BRANO FORNITO >>

Sapere leggere le emozioni. Maria Lucia Galli racconta Bianconero

Stavolta non sarò io a scrivere, ma lascio la parola, e molto volentieri, a Maria Lucia Galli, giornalista, scrittrice, psicologa, che ha seguito fin dall’inizio la mia scrittura con amicizia, affetto, con quel suo modo pacato, ma “spesso”, senza fronzoli che mira alla sostanza, dei libri come delle persone. E la centra, sempre. Le sono molto grata per essere venuta al Pisa Book Festival a presentare il mio ultimo romanzo, Bianconero, insieme a Ciro Troiano, responsabile Osservatorio Nazionale Zoomafia – LAV. Perché è stata un’occasione di crescita personale, e di arricchimento umano, prima e sopra ogni altra cosa. Perché i libri  e gli animali – le mie due grandi passioni – sanno fare anche di queste magie. Perciò a loro, e a tutti coloro che hanno voluto condividere con noi questa bella esperienza, una sola parola: GRAZIE.

Ecco dunque la recensione di Lucia, che condivido volentieri con tutti quelli che vorranno leggerla perché centra, parola per parola, l’essenza profonda del testo, i temi, le emozioni, molto meglio di quanto io stessa avrei saputo o potuto spiegare.

RIGHE FORNITE >>
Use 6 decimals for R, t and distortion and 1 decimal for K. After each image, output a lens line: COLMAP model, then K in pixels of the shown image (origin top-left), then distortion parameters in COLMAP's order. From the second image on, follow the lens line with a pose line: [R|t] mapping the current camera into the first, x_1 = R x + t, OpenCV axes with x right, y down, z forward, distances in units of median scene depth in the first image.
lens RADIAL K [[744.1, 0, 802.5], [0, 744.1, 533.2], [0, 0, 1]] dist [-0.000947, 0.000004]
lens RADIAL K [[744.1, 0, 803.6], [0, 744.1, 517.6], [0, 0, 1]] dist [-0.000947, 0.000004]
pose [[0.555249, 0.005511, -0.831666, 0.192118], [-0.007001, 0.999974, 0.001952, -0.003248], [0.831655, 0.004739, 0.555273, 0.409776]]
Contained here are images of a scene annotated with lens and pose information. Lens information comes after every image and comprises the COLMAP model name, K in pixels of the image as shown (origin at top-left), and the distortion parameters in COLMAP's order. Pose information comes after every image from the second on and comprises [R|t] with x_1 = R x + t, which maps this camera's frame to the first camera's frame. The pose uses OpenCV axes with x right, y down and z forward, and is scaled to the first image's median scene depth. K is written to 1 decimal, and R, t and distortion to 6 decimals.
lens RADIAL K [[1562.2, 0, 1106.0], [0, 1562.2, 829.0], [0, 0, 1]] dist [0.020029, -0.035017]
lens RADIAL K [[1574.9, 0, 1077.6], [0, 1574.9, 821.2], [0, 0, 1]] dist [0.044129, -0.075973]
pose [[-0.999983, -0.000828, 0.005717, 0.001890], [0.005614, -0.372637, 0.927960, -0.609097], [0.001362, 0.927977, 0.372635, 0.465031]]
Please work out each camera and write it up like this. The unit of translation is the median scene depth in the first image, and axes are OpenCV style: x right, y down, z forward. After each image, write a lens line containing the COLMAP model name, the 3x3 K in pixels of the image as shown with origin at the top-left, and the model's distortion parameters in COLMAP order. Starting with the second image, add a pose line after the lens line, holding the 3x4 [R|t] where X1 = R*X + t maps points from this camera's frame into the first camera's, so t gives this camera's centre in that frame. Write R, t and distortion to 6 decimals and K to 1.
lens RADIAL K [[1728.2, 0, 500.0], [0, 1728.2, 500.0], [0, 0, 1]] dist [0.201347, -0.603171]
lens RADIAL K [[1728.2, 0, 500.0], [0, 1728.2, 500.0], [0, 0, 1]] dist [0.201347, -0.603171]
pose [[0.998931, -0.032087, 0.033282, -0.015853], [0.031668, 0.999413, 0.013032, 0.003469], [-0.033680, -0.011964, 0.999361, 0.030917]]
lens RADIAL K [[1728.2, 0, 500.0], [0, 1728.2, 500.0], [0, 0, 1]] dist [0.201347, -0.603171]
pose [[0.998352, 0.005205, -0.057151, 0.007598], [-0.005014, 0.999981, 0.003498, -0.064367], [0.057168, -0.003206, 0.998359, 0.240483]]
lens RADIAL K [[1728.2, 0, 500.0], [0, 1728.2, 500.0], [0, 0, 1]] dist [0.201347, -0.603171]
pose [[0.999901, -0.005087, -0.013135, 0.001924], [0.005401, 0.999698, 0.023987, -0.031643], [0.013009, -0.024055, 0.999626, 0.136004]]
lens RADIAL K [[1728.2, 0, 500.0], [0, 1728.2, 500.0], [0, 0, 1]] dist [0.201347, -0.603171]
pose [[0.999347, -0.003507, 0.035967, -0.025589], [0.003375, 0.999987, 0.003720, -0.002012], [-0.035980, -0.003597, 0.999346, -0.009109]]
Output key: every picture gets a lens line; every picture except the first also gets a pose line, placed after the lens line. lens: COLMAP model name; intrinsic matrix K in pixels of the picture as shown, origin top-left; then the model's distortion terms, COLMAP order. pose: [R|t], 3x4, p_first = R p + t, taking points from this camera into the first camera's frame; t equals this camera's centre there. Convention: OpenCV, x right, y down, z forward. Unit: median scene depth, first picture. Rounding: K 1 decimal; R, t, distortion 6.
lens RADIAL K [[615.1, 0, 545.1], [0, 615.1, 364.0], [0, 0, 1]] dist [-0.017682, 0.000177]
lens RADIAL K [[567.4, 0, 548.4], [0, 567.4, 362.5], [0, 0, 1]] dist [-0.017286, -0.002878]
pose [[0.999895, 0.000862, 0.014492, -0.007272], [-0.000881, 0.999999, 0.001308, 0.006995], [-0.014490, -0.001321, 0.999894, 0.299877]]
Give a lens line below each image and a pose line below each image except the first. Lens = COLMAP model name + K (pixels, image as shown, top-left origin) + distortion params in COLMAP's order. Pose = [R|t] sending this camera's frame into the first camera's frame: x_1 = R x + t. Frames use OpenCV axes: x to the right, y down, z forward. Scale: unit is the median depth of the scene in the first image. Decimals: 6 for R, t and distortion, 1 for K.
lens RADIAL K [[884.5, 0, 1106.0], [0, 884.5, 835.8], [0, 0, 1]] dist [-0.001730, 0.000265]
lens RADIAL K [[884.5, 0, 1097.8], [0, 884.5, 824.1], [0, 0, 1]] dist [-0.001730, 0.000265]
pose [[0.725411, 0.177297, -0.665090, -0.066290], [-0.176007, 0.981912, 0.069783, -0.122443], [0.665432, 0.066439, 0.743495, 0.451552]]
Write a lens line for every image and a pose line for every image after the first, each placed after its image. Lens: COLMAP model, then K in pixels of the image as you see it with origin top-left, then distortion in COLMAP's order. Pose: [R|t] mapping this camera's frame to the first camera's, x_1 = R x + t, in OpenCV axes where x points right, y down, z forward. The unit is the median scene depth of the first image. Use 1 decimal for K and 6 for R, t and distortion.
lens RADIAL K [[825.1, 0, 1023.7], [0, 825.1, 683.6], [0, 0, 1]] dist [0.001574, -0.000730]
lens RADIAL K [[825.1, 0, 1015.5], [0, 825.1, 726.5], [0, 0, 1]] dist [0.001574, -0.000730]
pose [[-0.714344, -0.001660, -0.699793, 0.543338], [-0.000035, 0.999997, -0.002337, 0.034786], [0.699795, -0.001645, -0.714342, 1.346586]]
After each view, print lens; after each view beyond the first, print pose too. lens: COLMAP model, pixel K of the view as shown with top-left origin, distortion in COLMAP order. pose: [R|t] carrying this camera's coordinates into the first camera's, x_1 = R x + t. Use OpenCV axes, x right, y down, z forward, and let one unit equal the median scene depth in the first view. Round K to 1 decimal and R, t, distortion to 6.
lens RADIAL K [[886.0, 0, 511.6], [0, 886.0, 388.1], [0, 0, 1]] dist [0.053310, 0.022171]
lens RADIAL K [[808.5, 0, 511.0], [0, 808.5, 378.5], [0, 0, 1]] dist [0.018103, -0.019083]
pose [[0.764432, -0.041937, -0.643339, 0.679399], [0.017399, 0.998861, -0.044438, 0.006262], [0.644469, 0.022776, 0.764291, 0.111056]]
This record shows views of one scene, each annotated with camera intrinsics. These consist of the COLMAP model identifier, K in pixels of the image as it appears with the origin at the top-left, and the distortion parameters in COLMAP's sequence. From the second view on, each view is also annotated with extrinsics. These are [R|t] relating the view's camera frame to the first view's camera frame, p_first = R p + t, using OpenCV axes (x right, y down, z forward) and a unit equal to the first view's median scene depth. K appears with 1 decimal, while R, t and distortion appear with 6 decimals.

METTI IN PRATICA >>
1 – Nel brano su Bianconero, a quale festival è stato presentato il romanzo?
2 – Riprendi il brano su Bianconero dal punto in cui si ferma.
Le righe vengono da un'altra fonte.

RISPOSTE NUMERATE >>
1 – Al Pisa Book Festival.

2 –
BiancoNero è un libro che ha molte chiavi di lettura, ma soprattutto ha la capacità di coinvolgere il lettore nella storia narrata facendo sì che i protagonisti del romanzo continuino a suscitare emozioni e riflessioni anche dopo che la lettura ha avuto termine.Tutti sappiamo che questo accade solo quando l’autore riesce a toccare le corde della dimensione emozionale dando ai suoi personaggi spessore emotivo e complessità.

Francesca Petrucci in questo suo ultimo lavoro ha sfiorato molti temi e tutti egualmente importanti: quello dei combattimenti clandestini dei cani, dei furti di cavalli (di quelle zoomafie delle quali Ciro Troiano ha parlato durante la presentazione del romanzo) oltre a alcune tematiche giovanili legate alla divulgazione di video. Ma c’è un tema che colora di sé tutto il romanzo: quello dell’empatia.

I tre protagonisti della storia un adulto (il maresciallo Pulvirenti), un bambino (Nino) e un cane (Bianca) hanno infatti la capacità di identificarsi con l’altro, di saper leggere le sue emozioni e le sue intenzioni anche se nel caso dell’animale questa capacità è ferita dalle tante violenze e sofferenze subite. Un dolore e una sfiducia profondi che non le impediscono però di cogliere le intenzioni del cucciolo di uomo che ha di fronte.

Francesca Petrucci tocca qui un tema estremamente importante per chi si occupa di relazione tra noi umani e gli altri animali. Oggi sappiamo che la carenza di capacità empatica (che può essere offuscata o inibita da esperienze precoci) comporta la possibilità di compiere più facilmente atti violenti anche nei confronti dei propri simili.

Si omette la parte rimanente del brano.